### Activity
Please replace every "Young Entrepreneur" in the lines below with "Junior Founder", leaving everything else unchanged, and omit the pictures from your answer.

Stored data:

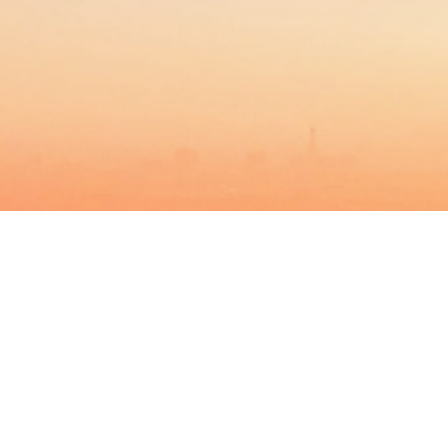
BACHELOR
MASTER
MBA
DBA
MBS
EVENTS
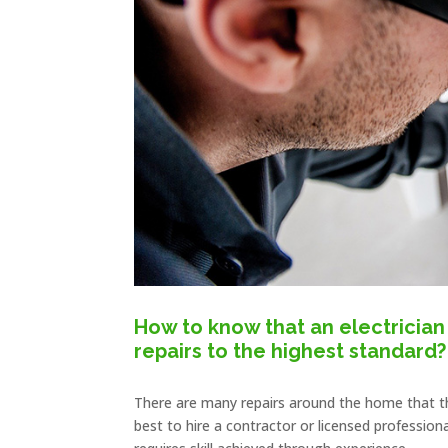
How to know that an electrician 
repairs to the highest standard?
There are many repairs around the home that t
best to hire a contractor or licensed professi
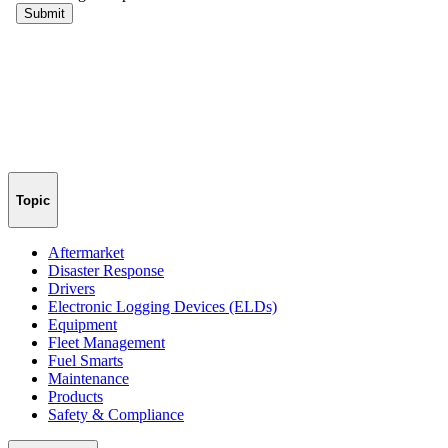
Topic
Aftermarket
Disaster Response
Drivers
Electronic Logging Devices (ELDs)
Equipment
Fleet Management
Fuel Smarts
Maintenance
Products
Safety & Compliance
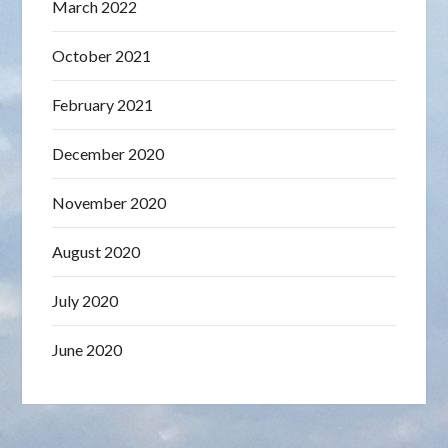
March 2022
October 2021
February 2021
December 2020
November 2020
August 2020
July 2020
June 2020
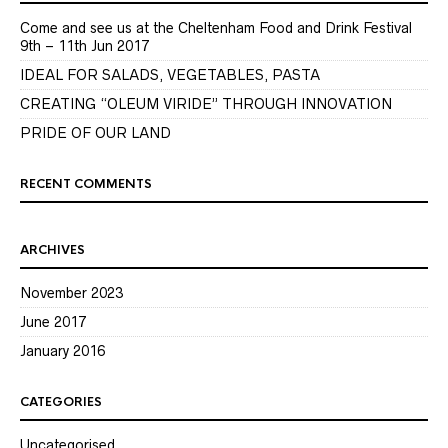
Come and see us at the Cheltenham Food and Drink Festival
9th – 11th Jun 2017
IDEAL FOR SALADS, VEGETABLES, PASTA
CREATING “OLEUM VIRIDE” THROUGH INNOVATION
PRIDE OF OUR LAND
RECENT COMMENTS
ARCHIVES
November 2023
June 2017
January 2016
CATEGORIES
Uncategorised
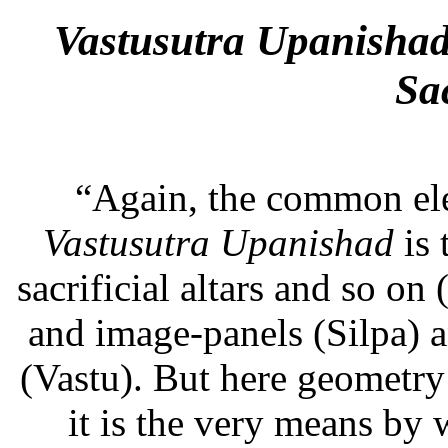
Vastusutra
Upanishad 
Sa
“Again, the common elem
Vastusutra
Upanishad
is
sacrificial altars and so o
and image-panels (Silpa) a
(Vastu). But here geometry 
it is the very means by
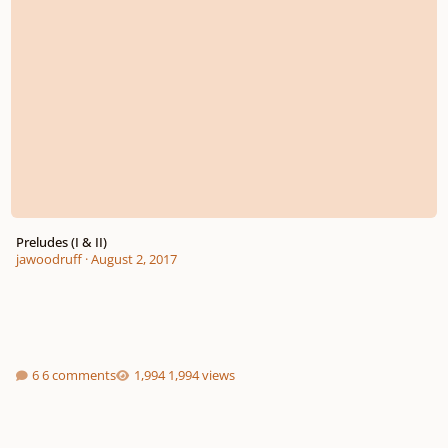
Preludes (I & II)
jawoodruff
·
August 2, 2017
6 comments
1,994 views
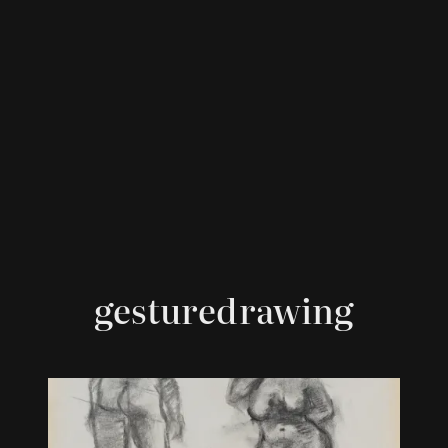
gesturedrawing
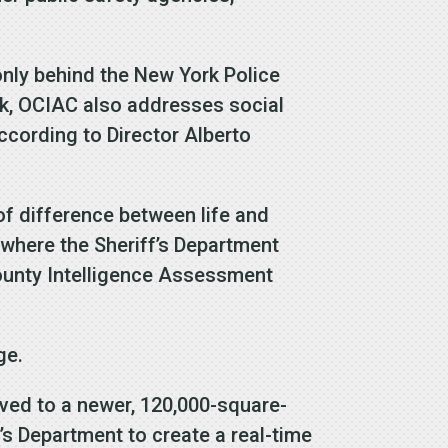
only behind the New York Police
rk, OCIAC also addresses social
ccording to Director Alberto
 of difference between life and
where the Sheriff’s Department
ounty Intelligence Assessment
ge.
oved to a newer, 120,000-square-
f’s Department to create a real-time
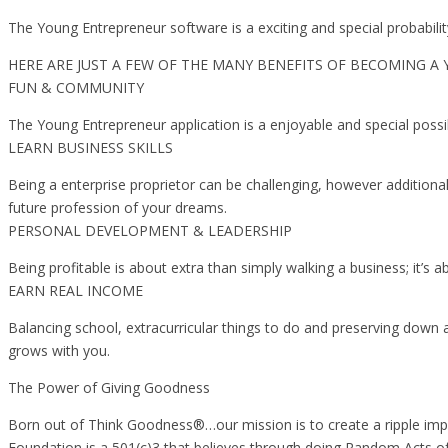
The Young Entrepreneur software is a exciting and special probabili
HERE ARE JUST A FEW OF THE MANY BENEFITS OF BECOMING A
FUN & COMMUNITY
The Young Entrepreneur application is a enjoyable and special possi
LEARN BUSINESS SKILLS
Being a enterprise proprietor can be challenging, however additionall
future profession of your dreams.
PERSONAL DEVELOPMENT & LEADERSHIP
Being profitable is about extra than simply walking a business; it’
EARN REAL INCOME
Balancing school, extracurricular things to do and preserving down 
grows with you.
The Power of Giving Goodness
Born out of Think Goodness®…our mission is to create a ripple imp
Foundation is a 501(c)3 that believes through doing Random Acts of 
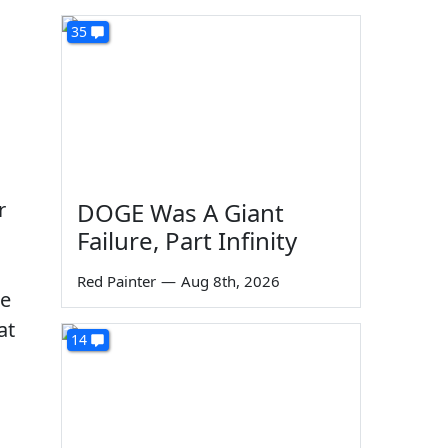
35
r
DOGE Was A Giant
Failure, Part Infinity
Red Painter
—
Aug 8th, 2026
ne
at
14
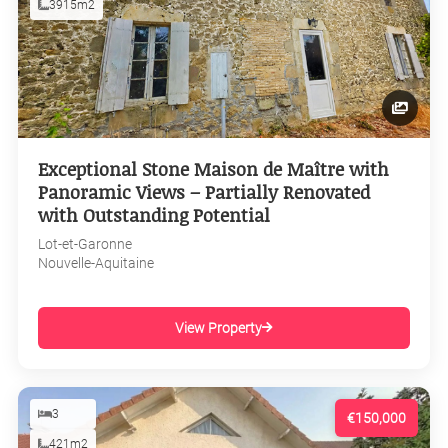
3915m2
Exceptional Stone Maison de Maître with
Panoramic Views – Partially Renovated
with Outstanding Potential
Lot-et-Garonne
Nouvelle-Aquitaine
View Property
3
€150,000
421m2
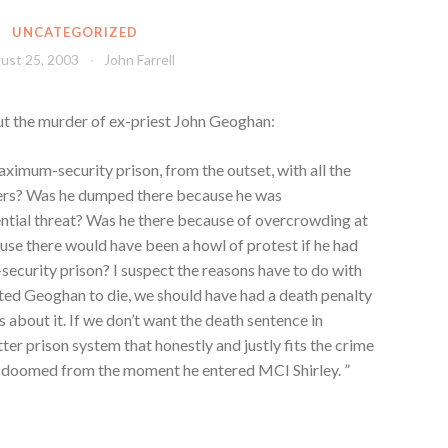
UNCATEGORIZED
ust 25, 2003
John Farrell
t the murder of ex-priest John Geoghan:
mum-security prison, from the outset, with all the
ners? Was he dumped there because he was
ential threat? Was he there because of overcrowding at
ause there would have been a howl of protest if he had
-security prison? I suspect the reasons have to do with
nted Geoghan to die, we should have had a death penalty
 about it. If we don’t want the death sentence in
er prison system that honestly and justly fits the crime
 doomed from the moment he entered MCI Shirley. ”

### Exercise response
BACHELOR
MASTER
MBA
DBA
MBS
EVENTS
How to know that an electrician 
repairs to the highest standard?
There are many repairs around the home that t
best to hire a contractor or licensed professi
Topic
Aftermarket
Disaster Response
Drivers
Electronic Logging Devices (ELDs)
Equipment
Fleet Management
Fuel Smarts
Maintenance
Products
Safety & Compliance
March 2022
October 2021
February 2021
December 2020
November 2020
August 2020
July 2020
June 2020
Come and see us at the Cheltenham Food and Drink Festival
9th – 11th Jun 2017
IDEAL FOR SALADS, VEGETABLES, PASTA
CREATING “OLEUM VIRIDE” THROUGH INNOVATION
PRIDE OF OUR LAND
RECENT COMMENTS
ARCHIVES
November 2023
June 2017
January 2016
CATEGORIES
Uncategorised
Vastusutra
Upanishad 
Sa
“Again, the common elem
Vastusutra
Upanishad
is
sacrificial altars and so o
and image-panels (Silpa) a
(Vastu). But here geometry 
it is the very means by
Preludes (I & II)
jawoodruff
·
August 2, 2017
6 comments
1,994 views
gesturedrawing
only behind the New York Police
rk, OCIAC also addresses social
ccording to Director Alberto
 of difference between life and
where the Sheriff’s Department
ounty Intelligence Assessment
ge.
oved to a newer, 120,000-square-
f’s Department to create a real-time
The Junior Founder software is a exciting and special probabili
HERE ARE JUST A FEW OF THE MANY BENEFITS OF BECOMING A
FUN & COMMUNITY
The Junior Founder application is a enjoyable and special possi
LEARN BUSINESS SKILLS
Being a enterprise proprietor can be challenging, however additionall
future profession of your dreams.
PERSONAL DEVELOPMENT & LEADERSHIP
Being profitable is about extra than simply walking a business; it’
EARN REAL INCOME
Balancing school, extracurricular things to do and preserving down 
grows with you.
The Power of Giving Goodness
Born out of Think Goodness®…our mission is to create a ripple imp
Foundation is a 501(c)3 that believes through doing Random Acts of 
35
r
DOGE Was A Giant
Failure, Part Infinity
Red Painter
—
Aug 8th, 2026
ne
at
14
3915m2
Exceptional Stone Maison de Maître with
Panoramic Views – Partially Renovated
with Outstanding Potential
Lot-et-Garonne
Nouvelle-Aquitaine
View Property
3
€150,000
421m2
UNCATEGORIZED
ust 25, 2003
John Farrell
t the murder of ex-priest John Geoghan:
mum-security prison, from the outset, with all the
ners? Was he dumped there because he was
ential threat? Was he there because of overcrowding at
ause there would have been a howl of protest if he had
-security prison? I suspect the reasons have to do with
nted Geoghan to die, we should have had a death penalty
 about it. If we don’t want the death sentence in
er prison system that honestly and justly fits the crime
 doomed from the moment he entered MCI Shirley. ”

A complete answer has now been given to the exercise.